### What is required:
Retype the rows word for word, from the very first line down through the line that contains "14: (13, 21)", with both the first line and that line included.

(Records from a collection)
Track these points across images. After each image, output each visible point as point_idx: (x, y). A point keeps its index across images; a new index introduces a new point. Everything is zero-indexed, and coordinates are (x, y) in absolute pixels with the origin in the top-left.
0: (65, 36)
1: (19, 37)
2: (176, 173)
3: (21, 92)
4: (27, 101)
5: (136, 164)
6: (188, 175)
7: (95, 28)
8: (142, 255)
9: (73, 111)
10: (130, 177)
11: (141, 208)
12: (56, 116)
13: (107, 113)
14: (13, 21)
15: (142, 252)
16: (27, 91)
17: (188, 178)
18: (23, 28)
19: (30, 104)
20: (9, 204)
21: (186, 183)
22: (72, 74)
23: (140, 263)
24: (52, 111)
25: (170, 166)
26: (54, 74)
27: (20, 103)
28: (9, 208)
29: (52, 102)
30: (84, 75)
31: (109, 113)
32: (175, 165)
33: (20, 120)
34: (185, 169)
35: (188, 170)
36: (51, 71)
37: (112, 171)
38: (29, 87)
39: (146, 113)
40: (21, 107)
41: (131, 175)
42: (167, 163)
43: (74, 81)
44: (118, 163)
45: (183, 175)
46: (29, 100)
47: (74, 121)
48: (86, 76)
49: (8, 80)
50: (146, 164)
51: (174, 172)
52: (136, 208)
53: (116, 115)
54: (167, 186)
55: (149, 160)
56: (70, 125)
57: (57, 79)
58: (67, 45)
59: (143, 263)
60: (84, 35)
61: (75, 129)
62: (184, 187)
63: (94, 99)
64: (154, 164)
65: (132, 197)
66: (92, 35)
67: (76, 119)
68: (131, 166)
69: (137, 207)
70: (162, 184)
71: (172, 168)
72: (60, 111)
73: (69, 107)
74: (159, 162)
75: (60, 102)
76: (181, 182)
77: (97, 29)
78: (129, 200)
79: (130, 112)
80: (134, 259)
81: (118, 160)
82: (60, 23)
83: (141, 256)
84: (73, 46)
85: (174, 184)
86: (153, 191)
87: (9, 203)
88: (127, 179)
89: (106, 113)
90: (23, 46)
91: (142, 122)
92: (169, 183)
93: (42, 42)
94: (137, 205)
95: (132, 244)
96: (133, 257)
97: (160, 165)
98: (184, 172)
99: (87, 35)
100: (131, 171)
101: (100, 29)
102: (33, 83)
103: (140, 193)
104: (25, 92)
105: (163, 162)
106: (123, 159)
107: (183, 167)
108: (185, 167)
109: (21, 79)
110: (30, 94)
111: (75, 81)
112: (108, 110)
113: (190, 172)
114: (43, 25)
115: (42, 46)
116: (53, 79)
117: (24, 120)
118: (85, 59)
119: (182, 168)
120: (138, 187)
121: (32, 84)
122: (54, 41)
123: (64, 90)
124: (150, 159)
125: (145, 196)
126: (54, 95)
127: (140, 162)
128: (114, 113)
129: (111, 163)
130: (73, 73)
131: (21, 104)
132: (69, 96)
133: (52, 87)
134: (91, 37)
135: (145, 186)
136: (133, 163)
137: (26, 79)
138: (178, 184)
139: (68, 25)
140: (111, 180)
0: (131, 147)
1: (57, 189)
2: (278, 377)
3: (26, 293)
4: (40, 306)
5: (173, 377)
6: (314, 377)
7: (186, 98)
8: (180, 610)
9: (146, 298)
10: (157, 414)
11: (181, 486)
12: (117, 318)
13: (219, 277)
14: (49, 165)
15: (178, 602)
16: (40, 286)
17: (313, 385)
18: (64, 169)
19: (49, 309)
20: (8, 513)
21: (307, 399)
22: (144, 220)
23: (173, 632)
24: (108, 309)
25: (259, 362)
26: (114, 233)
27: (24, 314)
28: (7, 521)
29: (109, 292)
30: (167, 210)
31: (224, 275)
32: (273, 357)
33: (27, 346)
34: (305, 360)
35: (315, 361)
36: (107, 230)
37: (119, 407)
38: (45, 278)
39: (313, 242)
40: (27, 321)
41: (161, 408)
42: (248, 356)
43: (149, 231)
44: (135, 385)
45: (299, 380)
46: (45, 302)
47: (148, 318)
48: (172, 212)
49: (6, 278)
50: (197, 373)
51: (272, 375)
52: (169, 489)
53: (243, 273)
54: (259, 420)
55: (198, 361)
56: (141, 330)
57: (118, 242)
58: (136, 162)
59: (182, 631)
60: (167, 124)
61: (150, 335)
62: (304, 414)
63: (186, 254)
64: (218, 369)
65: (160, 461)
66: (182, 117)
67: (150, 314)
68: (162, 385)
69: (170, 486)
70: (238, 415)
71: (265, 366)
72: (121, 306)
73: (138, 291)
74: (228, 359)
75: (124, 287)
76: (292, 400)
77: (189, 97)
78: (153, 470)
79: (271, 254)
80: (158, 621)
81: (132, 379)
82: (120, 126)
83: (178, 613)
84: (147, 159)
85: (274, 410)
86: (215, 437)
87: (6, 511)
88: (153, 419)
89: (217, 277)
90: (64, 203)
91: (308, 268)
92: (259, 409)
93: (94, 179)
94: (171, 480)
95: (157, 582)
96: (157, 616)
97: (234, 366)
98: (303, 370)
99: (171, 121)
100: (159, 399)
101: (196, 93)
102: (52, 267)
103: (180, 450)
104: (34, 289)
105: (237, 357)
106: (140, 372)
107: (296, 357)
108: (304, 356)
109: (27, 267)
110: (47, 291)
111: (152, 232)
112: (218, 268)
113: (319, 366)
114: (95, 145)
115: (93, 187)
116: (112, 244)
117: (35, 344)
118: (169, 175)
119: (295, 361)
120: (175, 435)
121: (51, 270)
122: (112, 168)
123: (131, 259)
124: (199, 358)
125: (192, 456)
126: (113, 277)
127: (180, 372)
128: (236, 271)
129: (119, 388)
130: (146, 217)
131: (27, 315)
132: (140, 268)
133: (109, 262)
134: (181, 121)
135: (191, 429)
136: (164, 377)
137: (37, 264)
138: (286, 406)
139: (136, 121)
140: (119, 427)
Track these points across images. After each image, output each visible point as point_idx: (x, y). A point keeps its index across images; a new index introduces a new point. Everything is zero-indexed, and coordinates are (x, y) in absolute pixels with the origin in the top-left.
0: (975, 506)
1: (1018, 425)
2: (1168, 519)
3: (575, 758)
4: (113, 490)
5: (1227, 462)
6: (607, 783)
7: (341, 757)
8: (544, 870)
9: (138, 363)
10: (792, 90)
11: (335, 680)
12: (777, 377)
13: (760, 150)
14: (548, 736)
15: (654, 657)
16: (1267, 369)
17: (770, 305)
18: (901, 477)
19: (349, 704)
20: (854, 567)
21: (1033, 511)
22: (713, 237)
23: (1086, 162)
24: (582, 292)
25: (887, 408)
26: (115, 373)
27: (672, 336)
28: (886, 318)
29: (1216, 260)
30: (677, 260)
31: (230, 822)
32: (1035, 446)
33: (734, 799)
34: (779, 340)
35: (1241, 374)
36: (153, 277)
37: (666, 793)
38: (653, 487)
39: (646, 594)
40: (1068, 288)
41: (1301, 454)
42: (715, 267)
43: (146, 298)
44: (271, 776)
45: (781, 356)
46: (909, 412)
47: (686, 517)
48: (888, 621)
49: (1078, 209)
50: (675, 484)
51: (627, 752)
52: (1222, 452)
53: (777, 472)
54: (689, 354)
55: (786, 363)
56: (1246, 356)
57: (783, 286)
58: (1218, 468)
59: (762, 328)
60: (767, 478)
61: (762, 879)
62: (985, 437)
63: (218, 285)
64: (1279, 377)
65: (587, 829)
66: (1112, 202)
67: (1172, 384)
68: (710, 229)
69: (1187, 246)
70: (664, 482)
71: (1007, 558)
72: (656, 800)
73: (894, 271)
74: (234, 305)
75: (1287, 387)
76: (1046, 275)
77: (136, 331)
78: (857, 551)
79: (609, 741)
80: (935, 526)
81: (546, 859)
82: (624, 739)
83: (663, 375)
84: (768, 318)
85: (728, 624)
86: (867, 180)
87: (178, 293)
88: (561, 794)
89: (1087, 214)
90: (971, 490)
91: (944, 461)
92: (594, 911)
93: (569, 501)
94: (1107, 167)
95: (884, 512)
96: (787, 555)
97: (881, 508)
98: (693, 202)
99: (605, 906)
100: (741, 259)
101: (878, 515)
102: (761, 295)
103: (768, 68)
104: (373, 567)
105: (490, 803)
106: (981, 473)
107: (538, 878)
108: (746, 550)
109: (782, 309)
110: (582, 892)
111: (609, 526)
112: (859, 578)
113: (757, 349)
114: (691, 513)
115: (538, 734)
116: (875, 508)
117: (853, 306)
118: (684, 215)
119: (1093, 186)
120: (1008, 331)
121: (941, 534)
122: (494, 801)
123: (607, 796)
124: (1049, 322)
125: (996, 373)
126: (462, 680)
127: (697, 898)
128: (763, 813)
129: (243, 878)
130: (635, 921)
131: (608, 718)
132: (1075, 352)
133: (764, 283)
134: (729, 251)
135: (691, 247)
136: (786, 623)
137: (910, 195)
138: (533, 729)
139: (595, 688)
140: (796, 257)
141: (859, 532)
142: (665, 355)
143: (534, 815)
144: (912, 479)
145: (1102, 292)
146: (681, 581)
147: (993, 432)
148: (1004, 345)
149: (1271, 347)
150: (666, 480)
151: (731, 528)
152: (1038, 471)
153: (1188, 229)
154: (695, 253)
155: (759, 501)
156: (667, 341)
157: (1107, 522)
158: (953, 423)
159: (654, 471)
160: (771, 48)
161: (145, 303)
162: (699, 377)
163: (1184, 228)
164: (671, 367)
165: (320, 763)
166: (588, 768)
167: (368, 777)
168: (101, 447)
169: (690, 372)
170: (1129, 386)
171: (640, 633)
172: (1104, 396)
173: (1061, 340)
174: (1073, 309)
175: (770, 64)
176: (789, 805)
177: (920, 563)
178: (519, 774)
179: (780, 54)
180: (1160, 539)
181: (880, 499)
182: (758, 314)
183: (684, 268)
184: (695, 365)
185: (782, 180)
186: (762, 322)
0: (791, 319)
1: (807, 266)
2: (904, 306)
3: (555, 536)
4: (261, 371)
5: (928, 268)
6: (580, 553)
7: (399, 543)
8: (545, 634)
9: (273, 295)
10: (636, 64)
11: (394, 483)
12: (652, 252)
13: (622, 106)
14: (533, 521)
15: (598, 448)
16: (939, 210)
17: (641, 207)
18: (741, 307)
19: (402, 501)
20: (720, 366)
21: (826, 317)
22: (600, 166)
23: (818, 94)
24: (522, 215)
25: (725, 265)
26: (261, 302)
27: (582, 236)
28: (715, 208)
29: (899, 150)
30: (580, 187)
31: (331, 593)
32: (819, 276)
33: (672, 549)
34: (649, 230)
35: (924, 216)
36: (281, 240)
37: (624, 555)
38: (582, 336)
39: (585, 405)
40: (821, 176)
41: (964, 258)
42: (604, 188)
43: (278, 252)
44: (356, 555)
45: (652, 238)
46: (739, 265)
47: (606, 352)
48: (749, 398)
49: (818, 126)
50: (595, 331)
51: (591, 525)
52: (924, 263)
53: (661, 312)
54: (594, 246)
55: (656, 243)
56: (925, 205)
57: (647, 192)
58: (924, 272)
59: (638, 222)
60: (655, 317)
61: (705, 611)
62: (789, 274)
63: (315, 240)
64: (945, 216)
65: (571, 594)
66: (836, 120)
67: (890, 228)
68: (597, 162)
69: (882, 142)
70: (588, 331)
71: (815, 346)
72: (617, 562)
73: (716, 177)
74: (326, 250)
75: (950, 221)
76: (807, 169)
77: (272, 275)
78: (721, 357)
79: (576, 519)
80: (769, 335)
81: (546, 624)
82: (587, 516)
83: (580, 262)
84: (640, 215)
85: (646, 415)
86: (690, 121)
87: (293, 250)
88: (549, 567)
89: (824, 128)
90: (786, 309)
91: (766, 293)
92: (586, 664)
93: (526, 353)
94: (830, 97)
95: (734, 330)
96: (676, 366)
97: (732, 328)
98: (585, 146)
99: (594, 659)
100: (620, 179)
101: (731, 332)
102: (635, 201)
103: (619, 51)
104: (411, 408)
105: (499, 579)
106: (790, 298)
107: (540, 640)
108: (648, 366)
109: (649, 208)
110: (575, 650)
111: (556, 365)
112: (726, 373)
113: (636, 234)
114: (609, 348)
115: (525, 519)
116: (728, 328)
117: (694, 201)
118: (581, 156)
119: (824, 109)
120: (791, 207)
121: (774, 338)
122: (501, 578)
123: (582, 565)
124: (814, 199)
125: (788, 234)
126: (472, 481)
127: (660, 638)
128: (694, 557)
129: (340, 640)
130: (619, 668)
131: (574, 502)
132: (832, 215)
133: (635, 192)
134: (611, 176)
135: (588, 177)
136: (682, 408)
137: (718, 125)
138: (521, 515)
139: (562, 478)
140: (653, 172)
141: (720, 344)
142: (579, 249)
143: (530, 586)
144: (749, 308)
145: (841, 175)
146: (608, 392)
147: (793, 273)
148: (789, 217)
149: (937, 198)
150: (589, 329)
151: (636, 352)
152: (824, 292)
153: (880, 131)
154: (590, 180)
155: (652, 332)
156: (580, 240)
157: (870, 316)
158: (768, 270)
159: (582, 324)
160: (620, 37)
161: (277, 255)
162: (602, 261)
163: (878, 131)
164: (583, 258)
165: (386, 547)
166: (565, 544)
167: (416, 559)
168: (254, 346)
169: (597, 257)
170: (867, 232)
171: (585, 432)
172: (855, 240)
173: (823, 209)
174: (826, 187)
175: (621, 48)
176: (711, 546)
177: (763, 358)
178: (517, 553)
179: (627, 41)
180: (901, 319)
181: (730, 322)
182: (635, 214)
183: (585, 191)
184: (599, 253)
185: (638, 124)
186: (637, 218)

### Task result:
Track these points across images. After each image, output each visible point as point_idx: (x, y). A point keeps its index across images; a new index introduces a new point. Everything is zero-indexed, and coordinates are (x, y) in absolute pixels with the origin in the top-left.
0: (65, 36)
1: (19, 37)
2: (176, 173)
3: (21, 92)
4: (27, 101)
5: (136, 164)
6: (188, 175)
7: (95, 28)
8: (142, 255)
9: (73, 111)
10: (130, 177)
11: (141, 208)
12: (56, 116)
13: (107, 113)
14: (13, 21)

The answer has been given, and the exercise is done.